RATP sets sights on operational excellence with the help of predictive maintenance

RATP, the operator of the Paris metro network, set itself the goal of ensuring 97% service availability.
The network is managed by a supervision system. This system manages traffic from thousands of data points coming from infrastructure equipment on the lines (signals, switchers, station doors, etc.).

RATP turned to CEA-List for help reaching its operational excellence targets. Together, the two partners created a predictive maintenance system implemented across the infrastructure as well as in the supervision system itself, which tended to freeze when alert volumes were particularly heavy.

The system was developed by adapting CEA-List data analysis and ML technologies to the RATP use case. It processes a large variety of field data as well as technical data from logs created by the monitoring system. In order to avoid stoppages, it assesses the current status of the supervision system and predicts how the status will evolve over time.

The system was tested on three years of data. It detected 90% of labelled stoppages with a few hours’ advance notice. At the same time, the thousands of false alarms triggered exponentially by fixed thresholds (native to the supervision system) were reduced to a few instances per week. This simplified the use of the tool by employees working in the field.

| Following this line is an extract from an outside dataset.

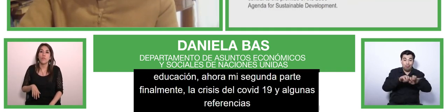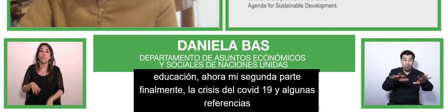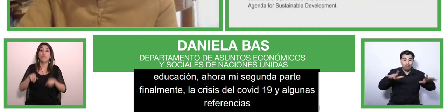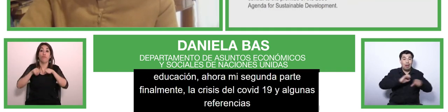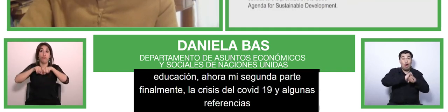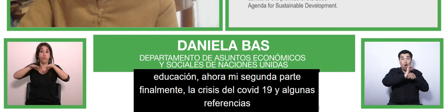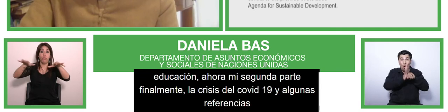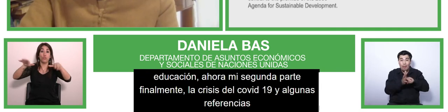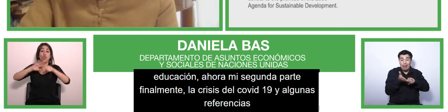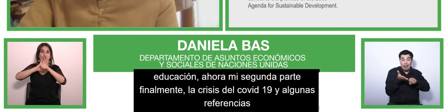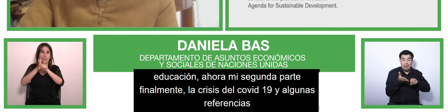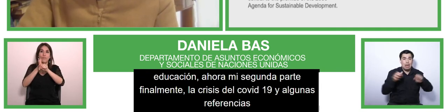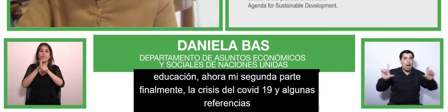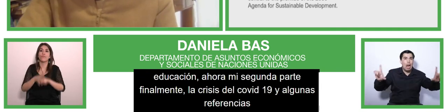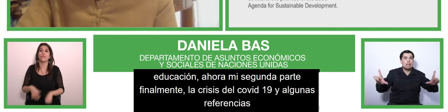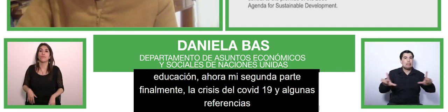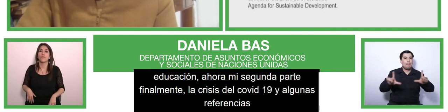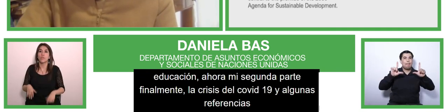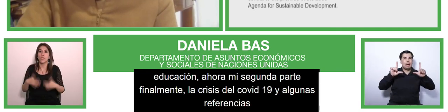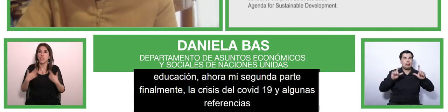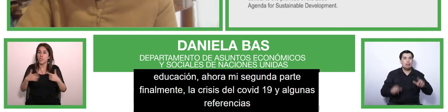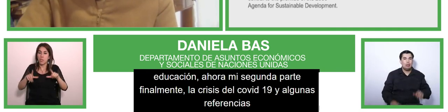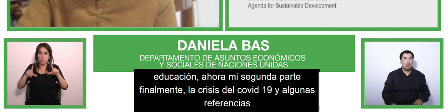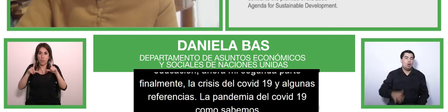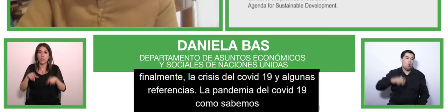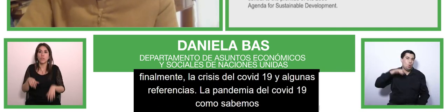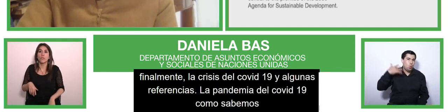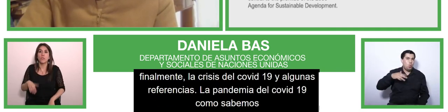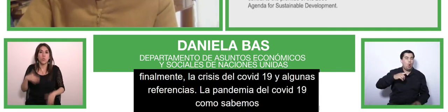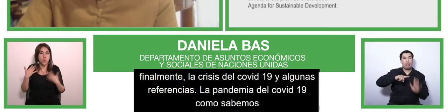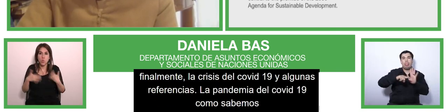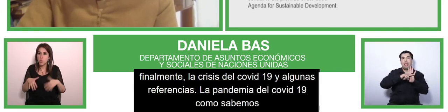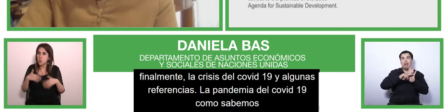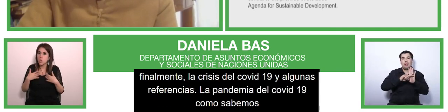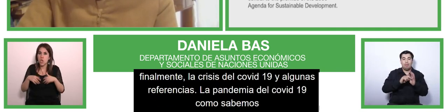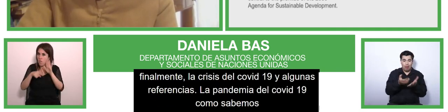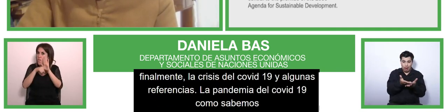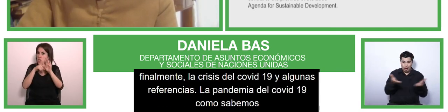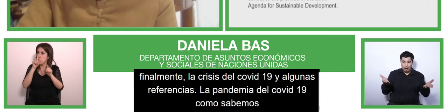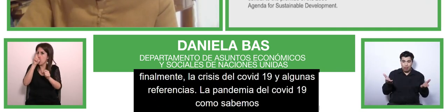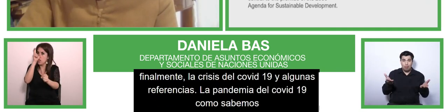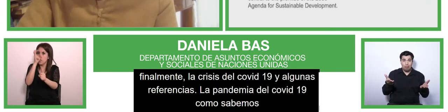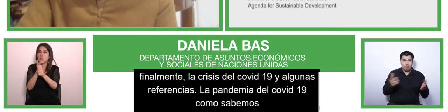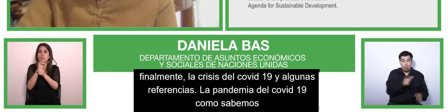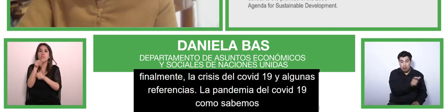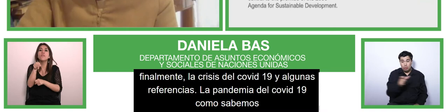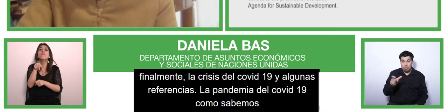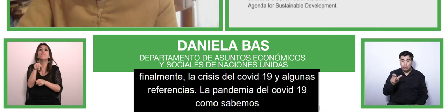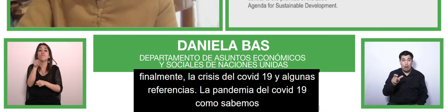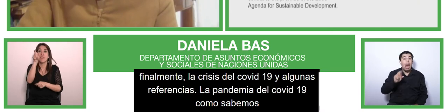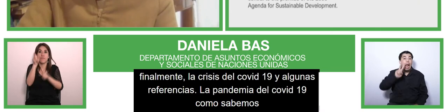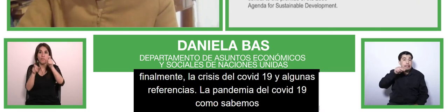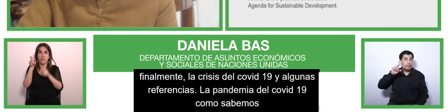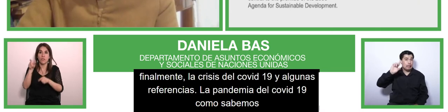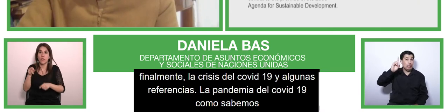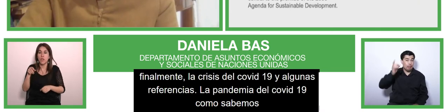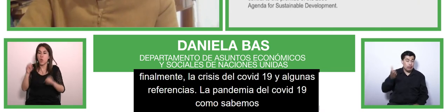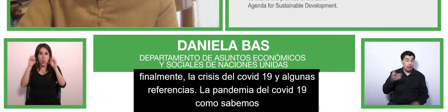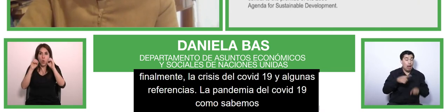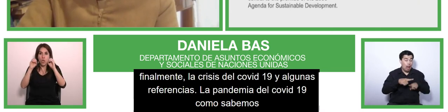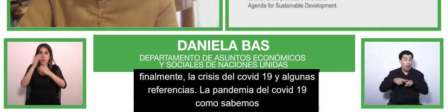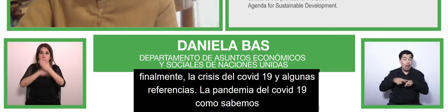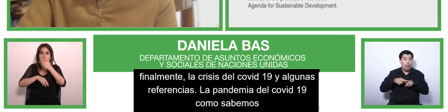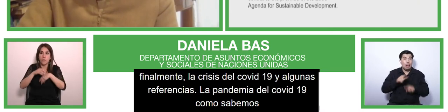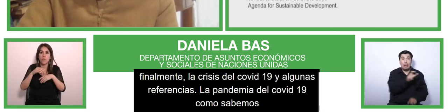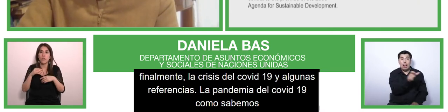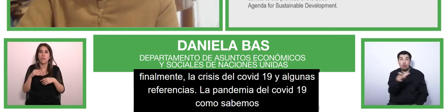those with and without disabilities and vulnerabilities in society but definitely it is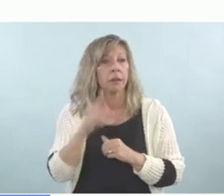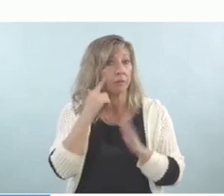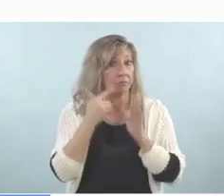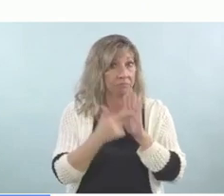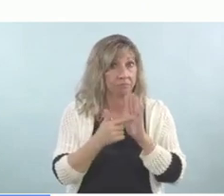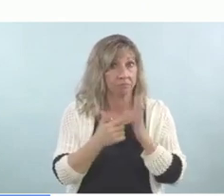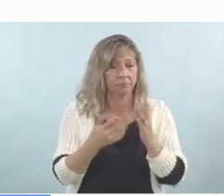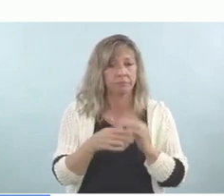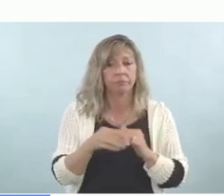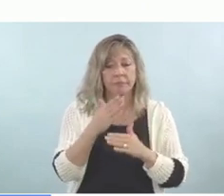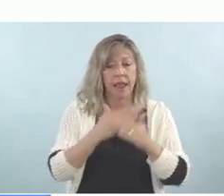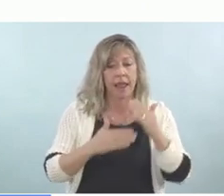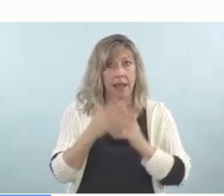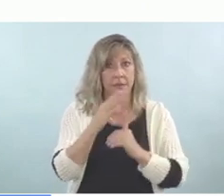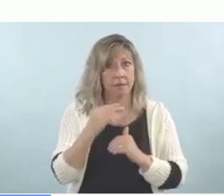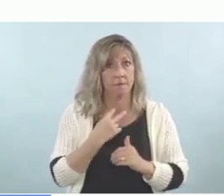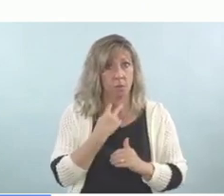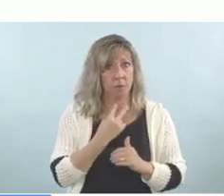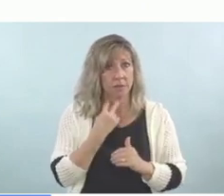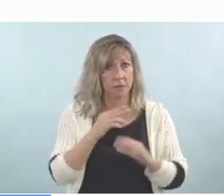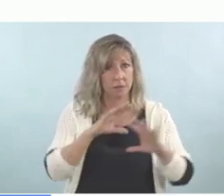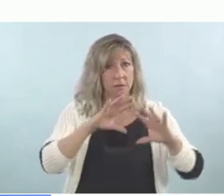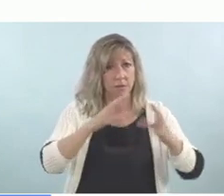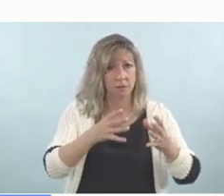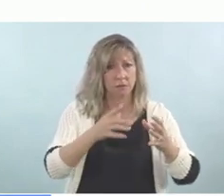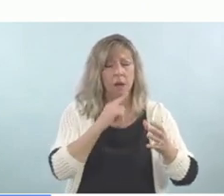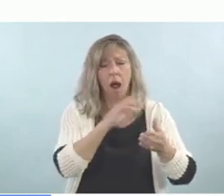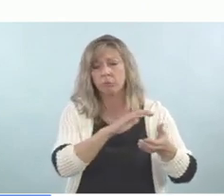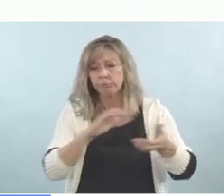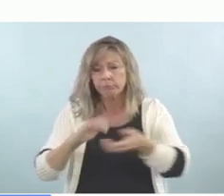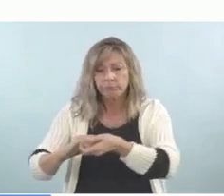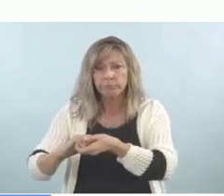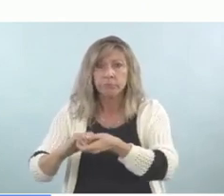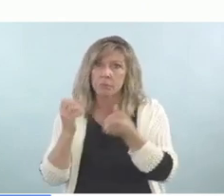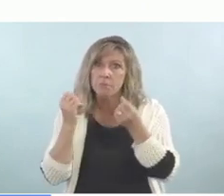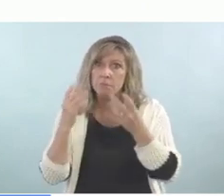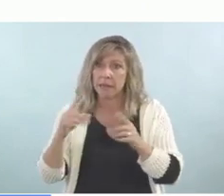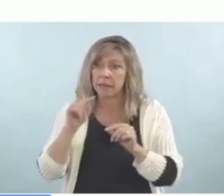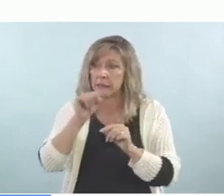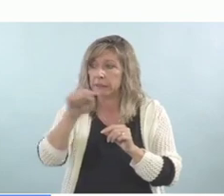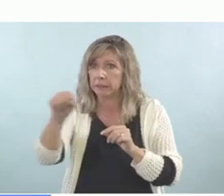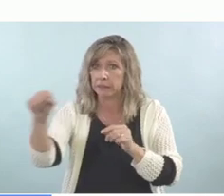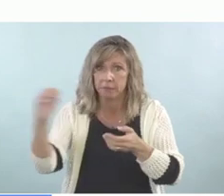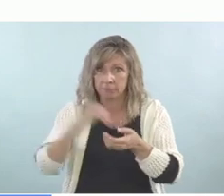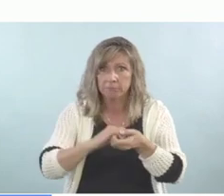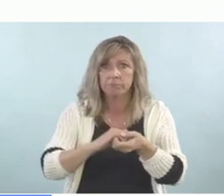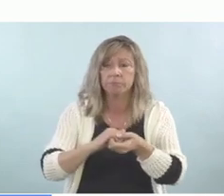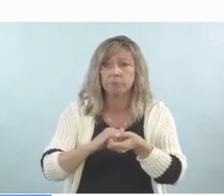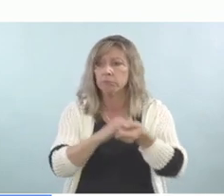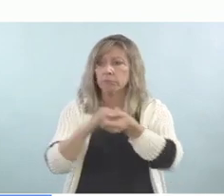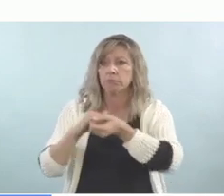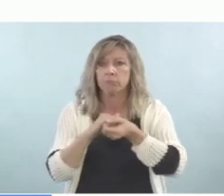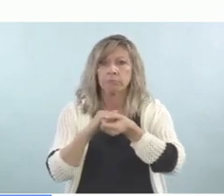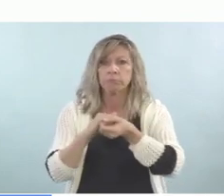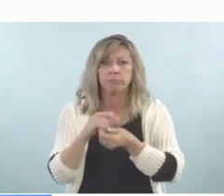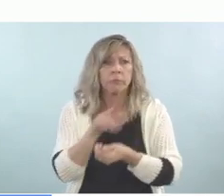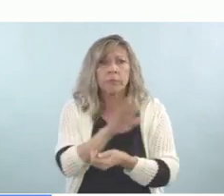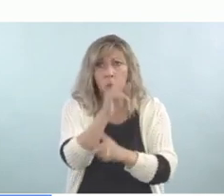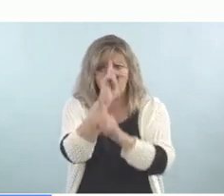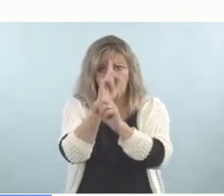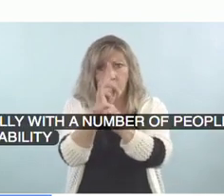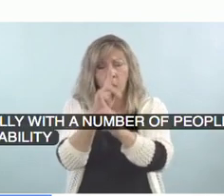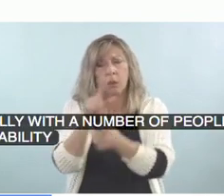with, um, with really with the whole, with a number of people have been trying to, they've been trying to reduce vulnerability by,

Veolia models its expert knowledge

To optimize the operation of its wastewater treatment facilities, Veolia decided to automate process monitoring. CEA-List’s ExpressIF® was used to model Veolia experts’ knowledge to enable the monitoring system to:

  • Ensure correct operation of the facility.
  • Diagnose detected problems.
  • Recommend solutions.

The demonstrator that was developed for Veolia is available as a SaaS or on-premise solution, delivering the advanced decision making and uncertainty measurement capabilities of ExpressIF®. The system offers advanced interactive features for domain experts—if missing information compromises the decision-making process, the tool can request human intervention to resolve the issue.